Improving health indicators are contributing to this development by reducing mortality, which is the cause for the rise in global life expectancy. A large share of the improvement of global health conditions is based on the reduction of a limited number of major causes: infant mortality, maternal health, the unmet need for family planning and the prevalence of communicable diseases (among others HIV/AIDS). Together, they contribute significantly to the reduction of the mortality in the developing regions and especially the least developed countries and are causal to the reduction of the still existing gap in life expectancy and gender disparity compared to the developed regions. Consequently these issues are core targets of the UN MDGs. Ageing on a global scale is a result of this demographic change, and ageing societies are also experiencing shifts in the health conditions because older populations are more prone to risks of chronic or degenerative diseases. They gain in significance, as with rising development the epidemiological transition leads to a shift in the causes of the burden of disease and death. Moreover, hand in hand with socioeconomic and societal development, improving survival conditions of children has a limiting effect on the desired fertility too, and the access to family planning methods provides the means to reduce the number of children.

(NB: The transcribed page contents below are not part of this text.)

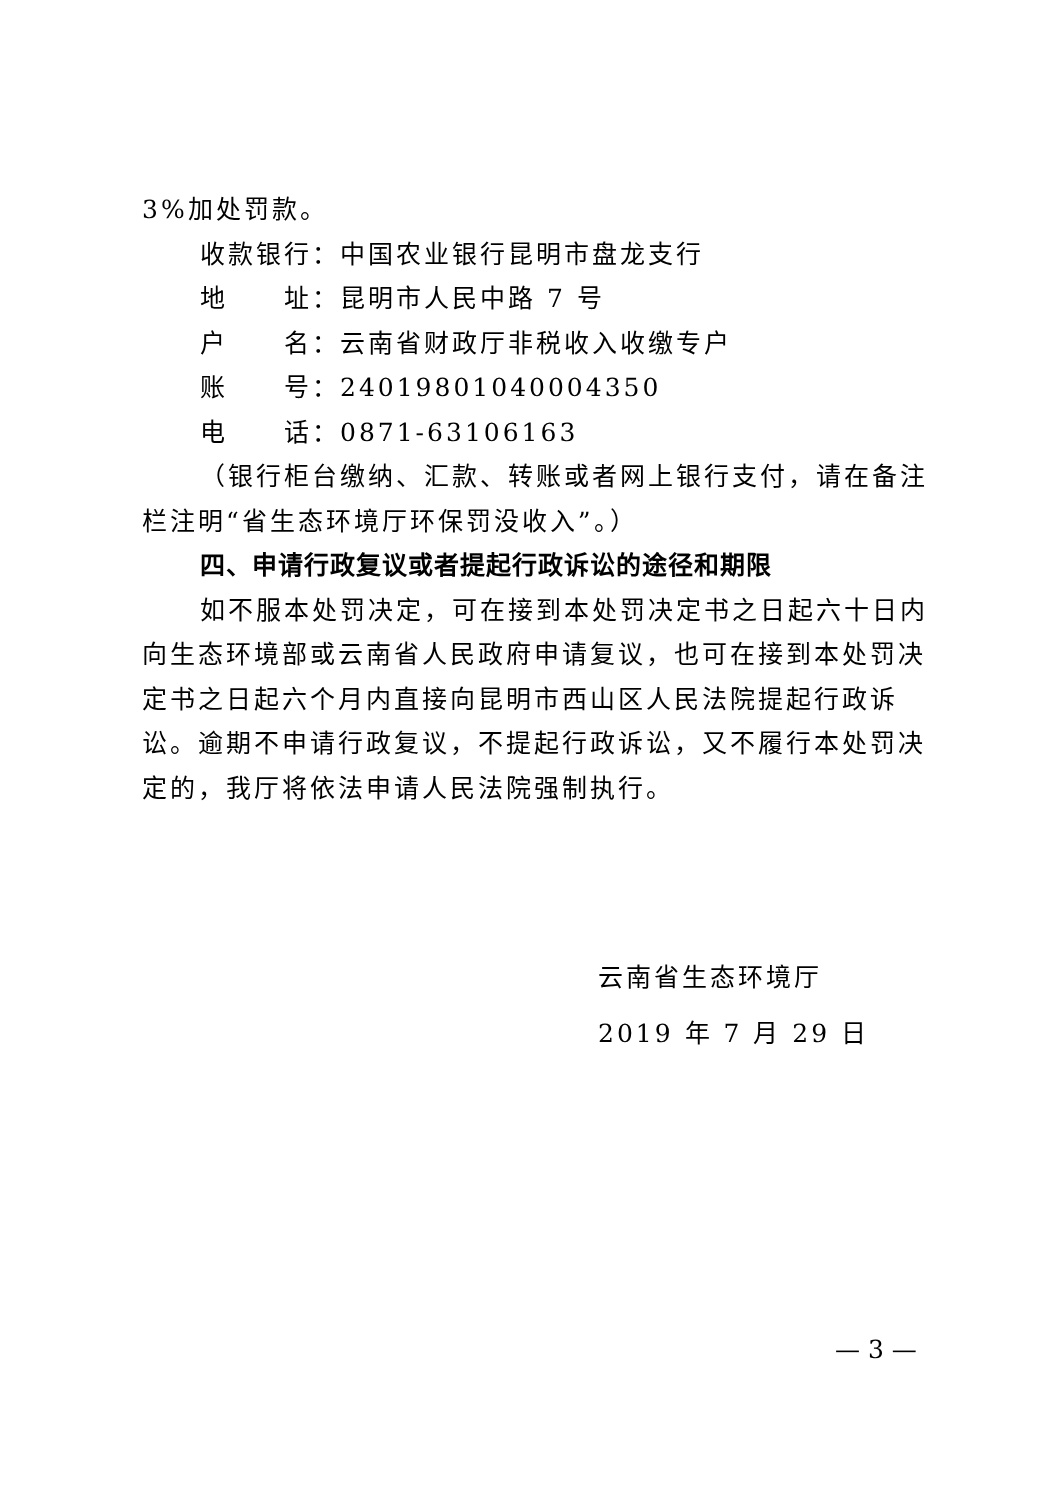3%加处罚款。
收款银行：中国农业银行昆明市盘龙支行
地　　址：昆明市人民中路 7 号
户　　名：云南省财政厅非税收入收缴专户
账　　号：240198010400043​50
电　　话：0871-63106163
（银行柜台缴纳、汇款、转账或者网上银行支付，请在备注栏注明“省生态环境厅环保罚没收入”。）
四、申请行政复议或者提起行政诉讼的途径和期限
如不服本处罚决定，可在接到本处罚决定书之日起六十日内向生态环境部或云南省人民政府申请复议，也可在接到本处罚决定书之日起六个月内直接向昆明市西山区人民法院提起行政诉讼。逾期不申请行政复议，不提起行政诉讼，又不履行本处罚决定的，我厅将依法申请人民法院强制执行。
云南省生态环境厅
2019 年 7 月 29 日
— 3 —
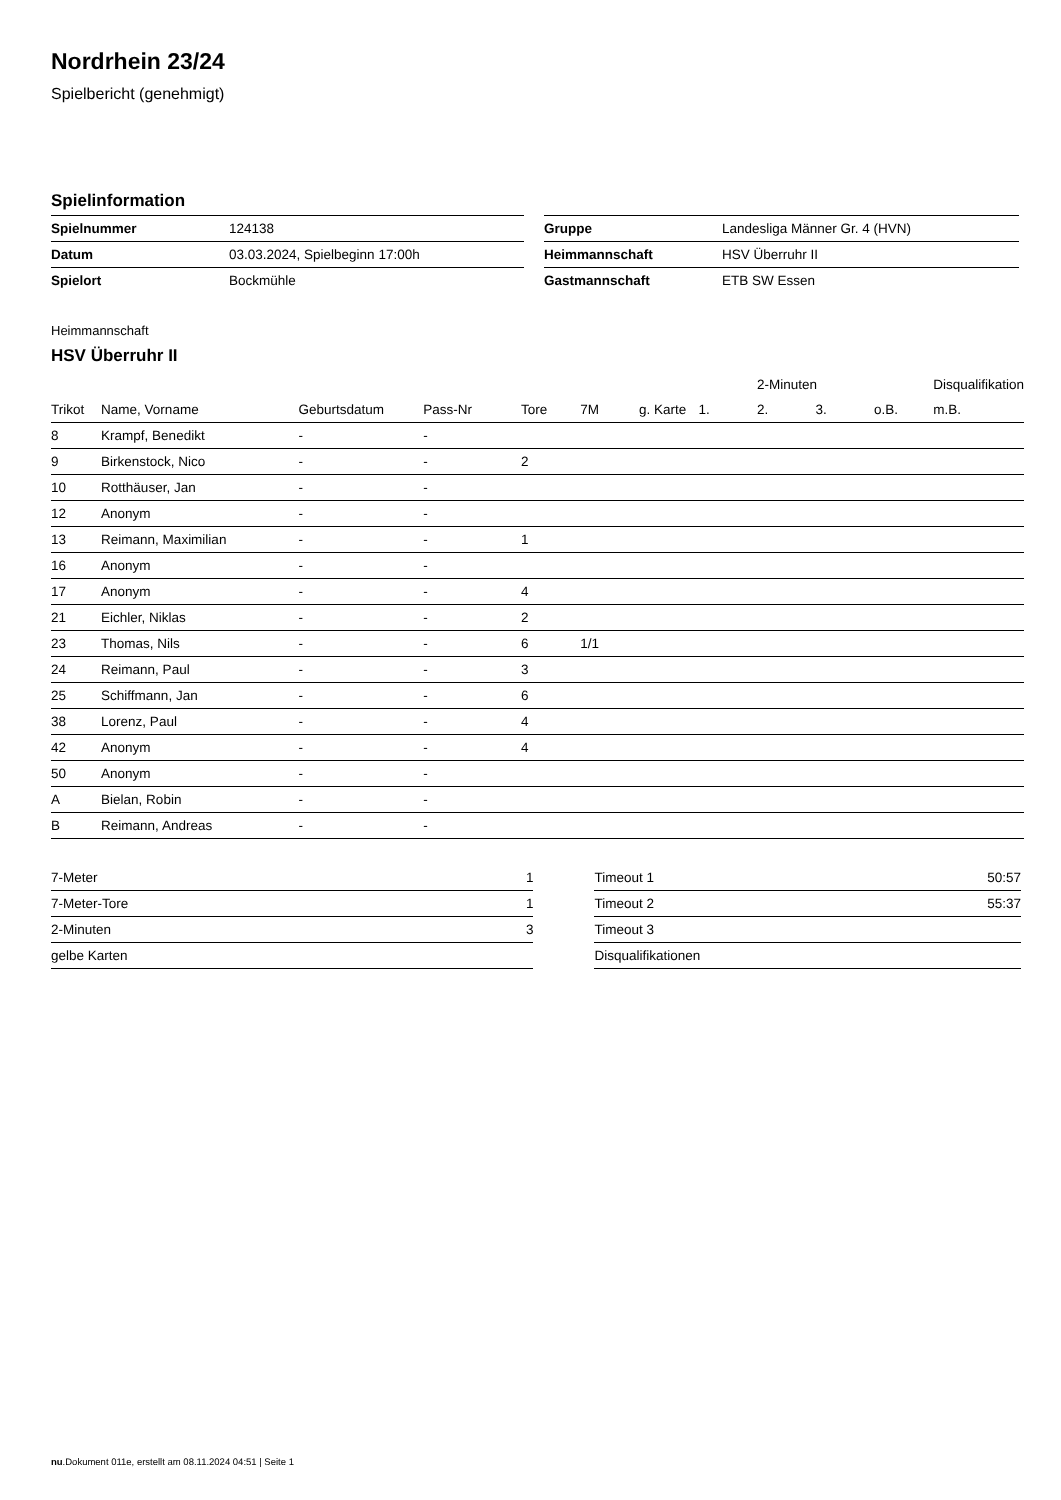Nordrhein 23/24
Spielbericht (genehmigt)
Spielinformation
| Spielnummer | 124138 |
| Datum | 03.03.2024, Spielbeginn 17:00h |
| Spielort | Bockmühle |
| Gruppe | Landesliga Männer Gr. 4 (HVN) |
| Heimmannschaft | HSV Überruhr II |
| Gastmannschaft | ETB SW Essen |
Heimmannschaft
HSV Überruhr II
| | | | | | | | | 2-Minuten | | | Disqualifikation |
| --- | --- | --- | --- | --- | --- | --- | --- | --- | --- | --- | --- |
| Trikot | Name, Vorname | Geburtsdatum | Pass-Nr | Tore | 7M | g. Karte | 1. | 2. | 3. | o.B. | m.B. |
| 8 | Krampf, Benedikt | - | - | | | | | | | | |
| 9 | Birkenstock, Nico | - | - | 2 | | | | | | | |
| 10 | Rotthäuser, Jan | - | - | | | | | | | | |
| 12 | Anonym | - | - | | | | | | | | |
| 13 | Reimann, Maximilian | - | - | 1 | | | | | | | |
| 16 | Anonym | - | - | | | | | | | | |
| 17 | Anonym | - | - | 4 | | | | | | | |
| 21 | Eichler, Niklas | - | - | 2 | | | | | | | |
| 23 | Thomas, Nils | - | - | 6 | 1/1 | | | | | | |
| 24 | Reimann, Paul | - | - | 3 | | | | | | | |
| 25 | Schiffmann, Jan | - | - | 6 | | | | | | | |
| 38 | Lorenz, Paul | - | - | 4 | | | | | | | |
| 42 | Anonym | - | - | 4 | | | | | | | |
| 50 | Anonym | - | - | | | | | | | | |
| A | Bielan, Robin | - | - | | | | | | | | |
| B | Reimann, Andreas | - | - | | | | | | | | |
| 7-Meter | 1 |
| 7-Meter-Tore | 1 |
| 2-Minuten | 3 |
| gelbe Karten | |
| Timeout 1 | 50:57 |
| Timeout 2 | 55:37 |
| Timeout 3 | |
| Disqualifikationen | |
nu.Dokument 011e, erstellt am 08.11.2024 04:51 | Seite 1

In this chapter, it could be shown that the nexus between the growth of a population, its ageing and the related human development is not a limiting condition to the improvement of global health. Life expectancy at birth as a reliable indicator of physical health has reached an unprecedented level, and regional disparities are in general declining steadily. That population growth is, at least overall, not a limiting factor for health improvements is supported by the example of the poorest least developed countries in Sub-Saharan Africa. Despite the high growth rates and low human development there, efforts to fight communicable diseases (e.g. HIV/AIDS) have been proven successful in reducing mortality and increasing the life expectancy (again). Nevertheless, targets set by the MDGs are not yet fully met, and there is a need for further improvement in development on a global scale. While physical health conditions are improving in many countries and life expectancy is reaching ever higher levels, future development targets will have to shift the focus to broader dimensions of health. The definition proposed by WHO, which was a milestone on the way to improve quality of life and wellbeing, stated that health is more than the absence of disease and infirmity. Many developed countries, ahead in the epidemiological transition, have already shifted their implementation to a broader definition of health. Developing regions are expected to follow this example in order to reduce their burden of disease further and allow their population the “enjoyment of the highest attainable standard of physical and mental health” (article 12 of the International Covenant on Economic, Social and Cultural Rights).